Юрий Штеренберг - Истории, связанные одной жизнью
Поезд медленно проезжает наш замечательный железнодорожный мост через Дон, и мы в Ростове. На том самом железнодорожном вокзале, который в прошлом, да и в будущем, так много значил в событиях моей жизни. Я сейчас не помню тех эмоций, которые сопровождали меня, когда я добирался с вокзала домой. Я даже не помню, ехал ли я на трамвае или шел пешком, как проходил мимо нашей школы, как спускался вниз по Газетному. Мама с Инной жили еще у тети Мани — наша квартира была захвачена соседями. Но очень скоро был суд, буквально через несколько дней после моего приезда, и мы оказались у себя дома.

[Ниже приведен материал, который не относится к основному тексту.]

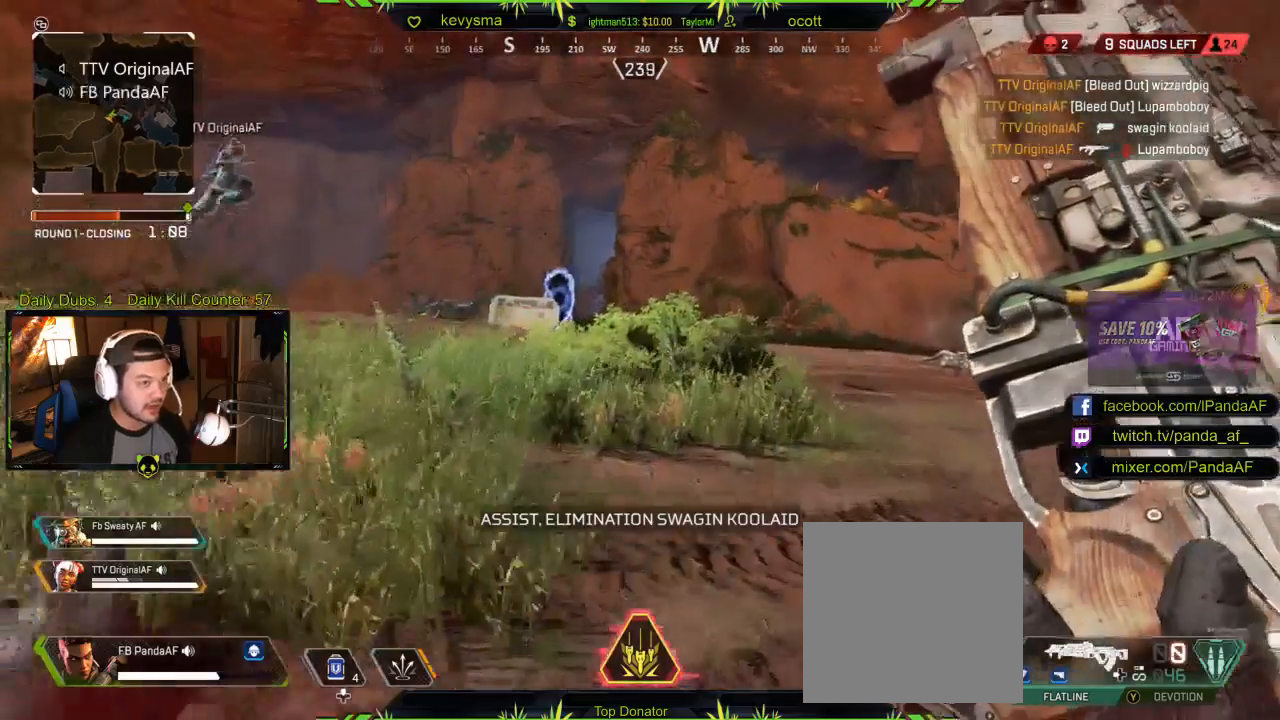
{"buttons": [], "left_stick": "up", "right_stick": "center", "events": [[117, "L3", "up"], [333, "right_stick", "down-left"], [467, "right_stick", "center"]]}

Помимо семьи тети Мани, в Ростове уже были тетя Рая, Лиза и Марк, Соколовские — тетя Рая (маленькая) с дочерью Софой, и дядя Лева со своей семьей. Все — по линии Либерма-нов. Ни один из папиных родственников ни к этому времени, ни позже в Ростов уже не вернулся. Шульгины уже получили официальное извещение о гибели Семы — он был расстрелян немцами. С непроходящим горем все трое прожили всю оставшуюся жизнь. С Левой его сестры, Маня и Сарра, прервали всякие отношения — они не могли простить ему жестокое, по их сведениям, отношение к их матери, моей бабушке. Я почему-то проявил солидарность с обвиняющей стороной и на этот раз к дяде Леве не пошел.

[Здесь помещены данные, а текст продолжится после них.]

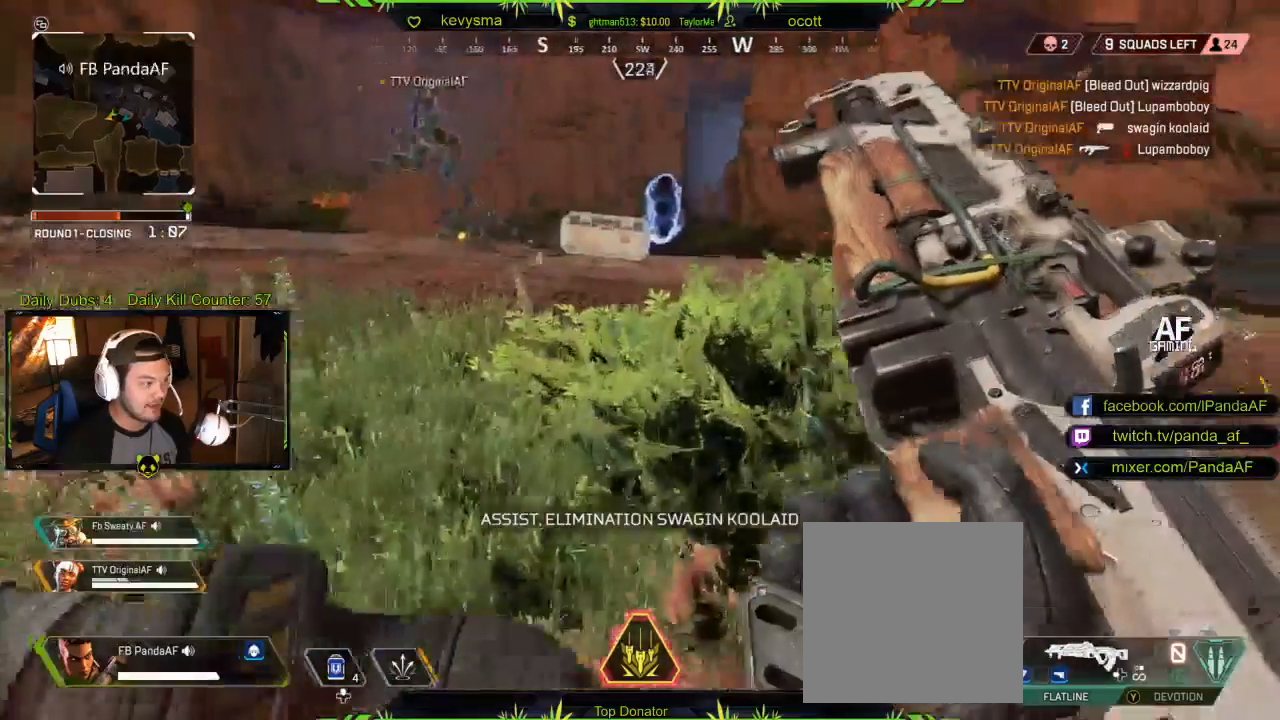
{"buttons": [], "left_stick": "up", "right_stick": "down", "events": [[483, "right_stick", "down"]]}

Встреч с друзьями в этот приезд у меня было немного. Я увиделся с несколькими девочками из нашего седьмого “Г” и с девочками из нашего госпиталя, который к этому времени уже покинул Сочи и был расформирован. Девочки за два-три года успели стать девушками. Я разыскал Галю - встреча была очень и очень желанной. Из друзей мне довелось увидеться только с Гришей Сатуновским. Остальные служили в армии или где-то учились. Но даже в одиночку ходить по родному городу, обновленному разлукой, страшными событиями и ожиданиями предстоящих обязательно хороших перемен, было приятно и волнительно. Наверно, и поэтому мне не захотелось уезжать из Ростова. Разузнав обо всех действующих ростовских вузах и не найдя ничего подходящего, я поехал в Новочеркасский Политехнический институт. Но и здесь, несмотря на почти ощущаемое мною присутствие дяди Саши — в НПИ начиналась его преподавательская и научная карьера — ничто меня не заинтересовало.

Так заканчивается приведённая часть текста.